### Task details
Exclude the images and repeat all remaining entries exactly.

### Data for this exercise
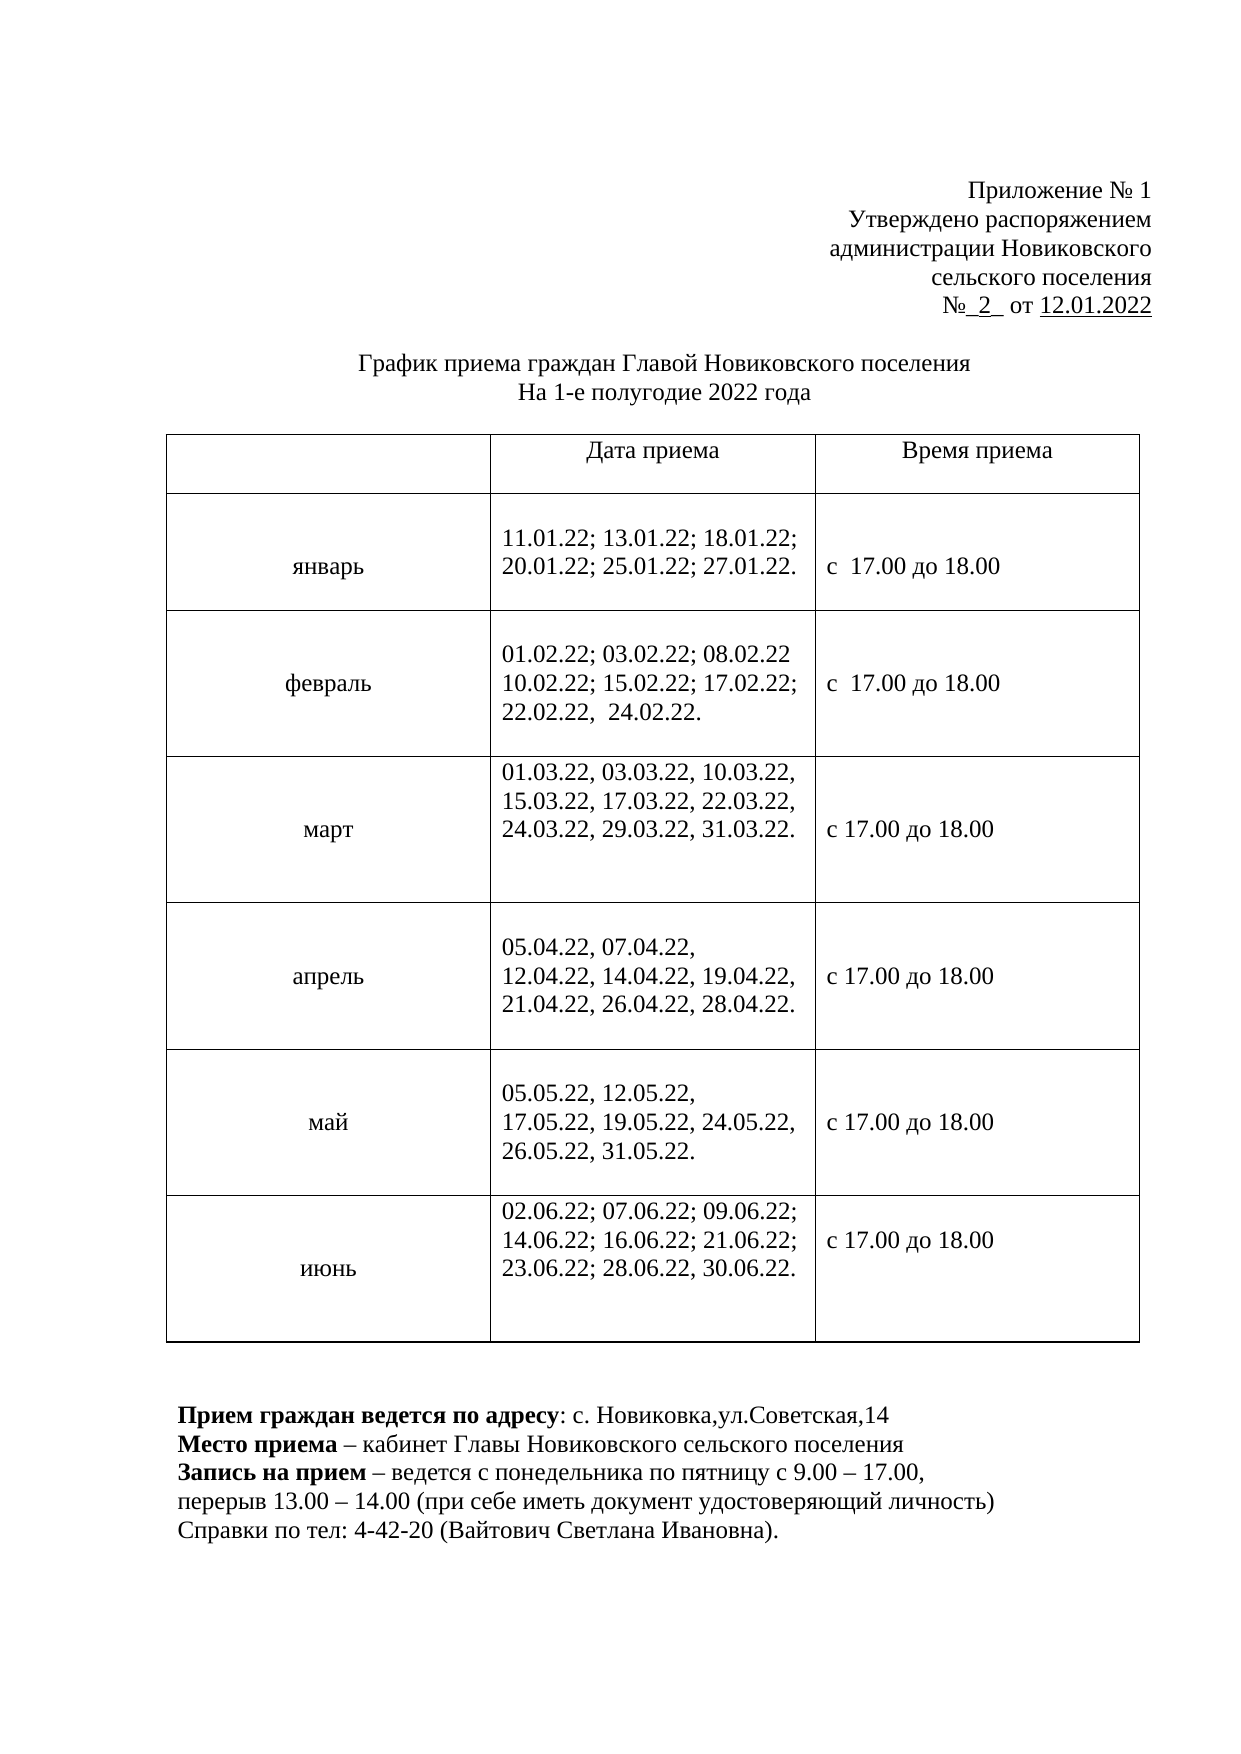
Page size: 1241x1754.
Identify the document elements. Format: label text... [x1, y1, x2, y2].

text администрации Новиковского [177, 233, 1152, 262]
table_cell май [167, 1050, 490, 1195]
table_cell 01.03.22, 03.03.22, 10.03.22, 15.03.22, 17.03.22, 22.03.22, 24.03.22, 29.03.22, 31.03.22. [491, 757, 815, 902]
table_cell с 17.00 до 18.00 [816, 903, 1139, 1049]
text На 1-е полугодие 2022 года [177, 377, 1152, 406]
text Утверждено распоряжением [177, 204, 1152, 233]
table_cell с 17.00 до 18.00 [816, 757, 1139, 902]
text График приема граждан Главой Новиковского поселения [177, 348, 1152, 377]
table_cell июнь [167, 1196, 490, 1341]
table_cell с 17.00 до 18.00 [816, 1050, 1139, 1195]
table_cell 01.02.22; 03.02.22; 08.02.22 10.02.22; 15.02.22; 17.02.22; 22.02.22, 24.02.22. [491, 611, 815, 756]
text сельского поселения [177, 262, 1152, 291]
text Запись на прием – ведется с понедельника по пятницу с 9.00 – 17.00, [177, 1457, 1152, 1486]
text Прием граждан ведется по адресу: с. Новиковка,ул.Советская,14 [177, 1400, 1152, 1429]
table_header [167, 435, 490, 493]
table_cell март [167, 757, 490, 902]
table_cell февраль [167, 611, 490, 756]
table_cell с 17.00 до 18.00 [816, 1196, 1139, 1341]
table_cell апрель [167, 903, 490, 1049]
table_cell 05.04.22, 07.04.22, 12.04.22, 14.04.22, 19.04.22, 21.04.22, 26.04.22, 28.04.22. [491, 903, 815, 1049]
table_header Дата приема [491, 435, 815, 493]
table_cell с 17.00 до 18.00 [816, 494, 1139, 609]
text Справки по тел: 4-42-20 (Вайтович Светлана Ивановна). [177, 1515, 1152, 1544]
table_cell 11.01.22; 13.01.22; 18.01.22; 20.01.22; 25.01.22; 27.01.22. [491, 494, 815, 609]
text Место приема – кабинет Главы Новиковского сельского поселения [177, 1429, 1152, 1457]
table_cell с 17.00 до 18.00 [816, 611, 1139, 756]
text перерыв 13.00 – 14.00 (при себе иметь документ удостоверяющий личность) [177, 1486, 1152, 1515]
table_cell 05.05.22, 12.05.22, 17.05.22, 19.05.22, 24.05.22, 26.05.22, 31.05.22. [491, 1050, 815, 1195]
table_cell январь [167, 494, 490, 609]
table_cell 02.06.22; 07.06.22; 09.06.22; 14.06.22; 16.06.22; 21.06.22; 23.06.22; 28.06.22, 30.06.22. [491, 1196, 815, 1341]
text Приложение № 1 [177, 176, 1152, 204]
text №_2_ от 12.01.2022 [177, 291, 1152, 319]
table_header Время приема [816, 435, 1139, 493]
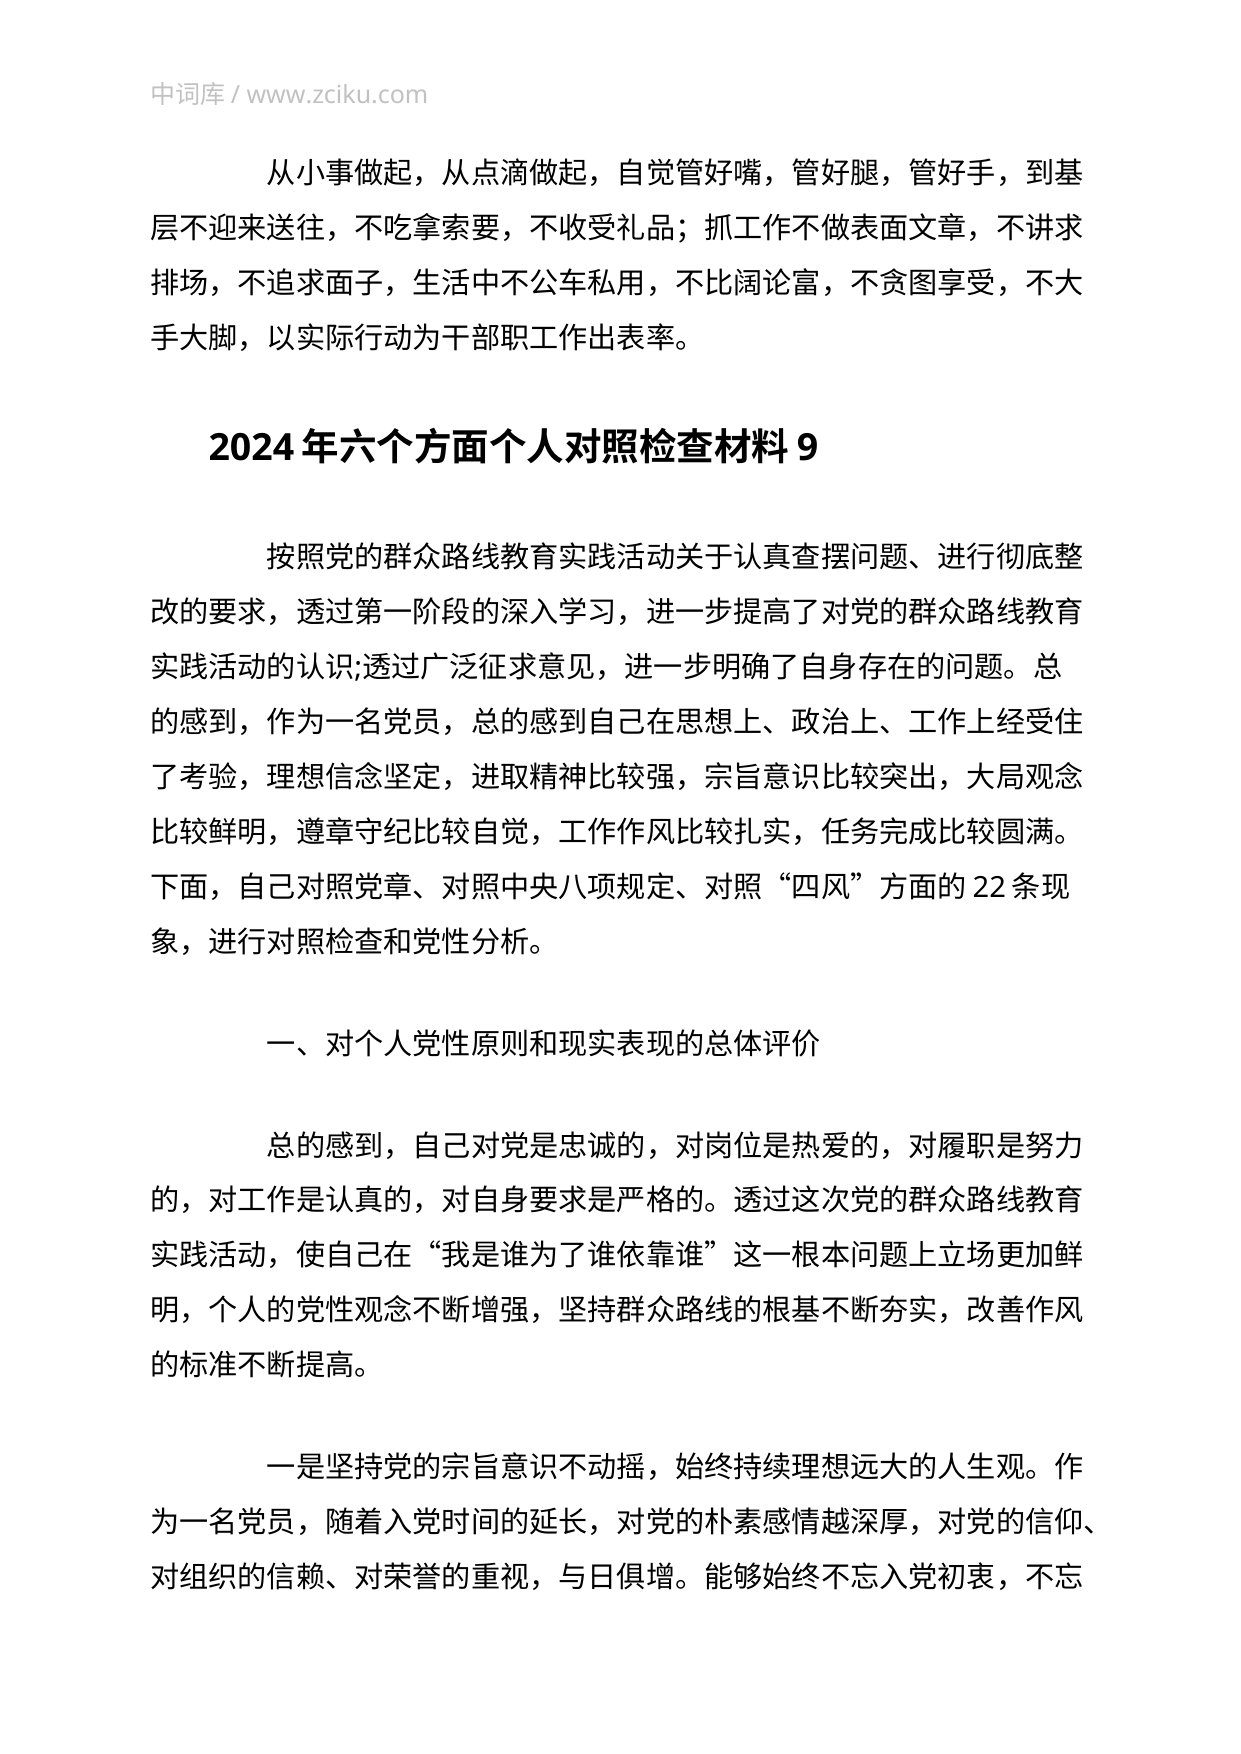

### Answer to this task
Page size: 1241x1754.
Identify the document elements. Format: label text... [x1, y1, x2, y2].

text администрации Новиковского [177, 233, 1152, 262]
table_cell май [167, 1050, 490, 1195]
table_cell 01.03.22, 03.03.22, 10.03.22, 15.03.22, 17.03.22, 22.03.22, 24.03.22, 29.03.22, 31.03.22. [491, 757, 815, 902]
table_cell с 17.00 до 18.00 [816, 903, 1139, 1049]
text На 1-е полугодие 2022 года [177, 377, 1152, 406]
text Утверждено распоряжением [177, 204, 1152, 233]
table_cell с 17.00 до 18.00 [816, 757, 1139, 902]
text График приема граждан Главой Новиковского поселения [177, 348, 1152, 377]
table_cell июнь [167, 1196, 490, 1341]
table_cell с 17.00 до 18.00 [816, 1050, 1139, 1195]
table_cell 01.02.22; 03.02.22; 08.02.22 10.02.22; 15.02.22; 17.02.22; 22.02.22, 24.02.22. [491, 611, 815, 756]
text сельского поселения [177, 262, 1152, 291]
text Запись на прием – ведется с понедельника по пятницу с 9.00 – 17.00, [177, 1457, 1152, 1486]
text Прием граждан ведется по адресу: с. Новиковка,ул.Советская,14 [177, 1400, 1152, 1429]
table_header [167, 435, 490, 493]
table_cell март [167, 757, 490, 902]
table_cell февраль [167, 611, 490, 756]
table_cell с 17.00 до 18.00 [816, 1196, 1139, 1341]
table_cell апрель [167, 903, 490, 1049]
table_cell 05.04.22, 07.04.22, 12.04.22, 14.04.22, 19.04.22, 21.04.22, 26.04.22, 28.04.22. [491, 903, 815, 1049]
table_header Дата приема [491, 435, 815, 493]
table_cell с 17.00 до 18.00 [816, 494, 1139, 609]
text Справки по тел: 4-42-20 (Вайтович Светлана Ивановна). [177, 1515, 1152, 1544]
table_cell 11.01.22; 13.01.22; 18.01.22; 20.01.22; 25.01.22; 27.01.22. [491, 494, 815, 609]
text Место приема – кабинет Главы Новиковского сельского поселения [177, 1429, 1152, 1457]
table_cell с 17.00 до 18.00 [816, 611, 1139, 756]
text перерыв 13.00 – 14.00 (при себе иметь документ удостоверяющий личность) [177, 1486, 1152, 1515]
table_cell 05.05.22, 12.05.22, 17.05.22, 19.05.22, 24.05.22, 26.05.22, 31.05.22. [491, 1050, 815, 1195]
table_cell январь [167, 494, 490, 609]
table_cell 02.06.22; 07.06.22; 09.06.22; 14.06.22; 16.06.22; 21.06.22; 23.06.22; 28.06.22, 30.06.22. [491, 1196, 815, 1341]
text Приложение № 1 [177, 176, 1152, 204]
text №_2_ от 12.01.2022 [177, 291, 1152, 319]
table_header Время приема [816, 435, 1139, 493]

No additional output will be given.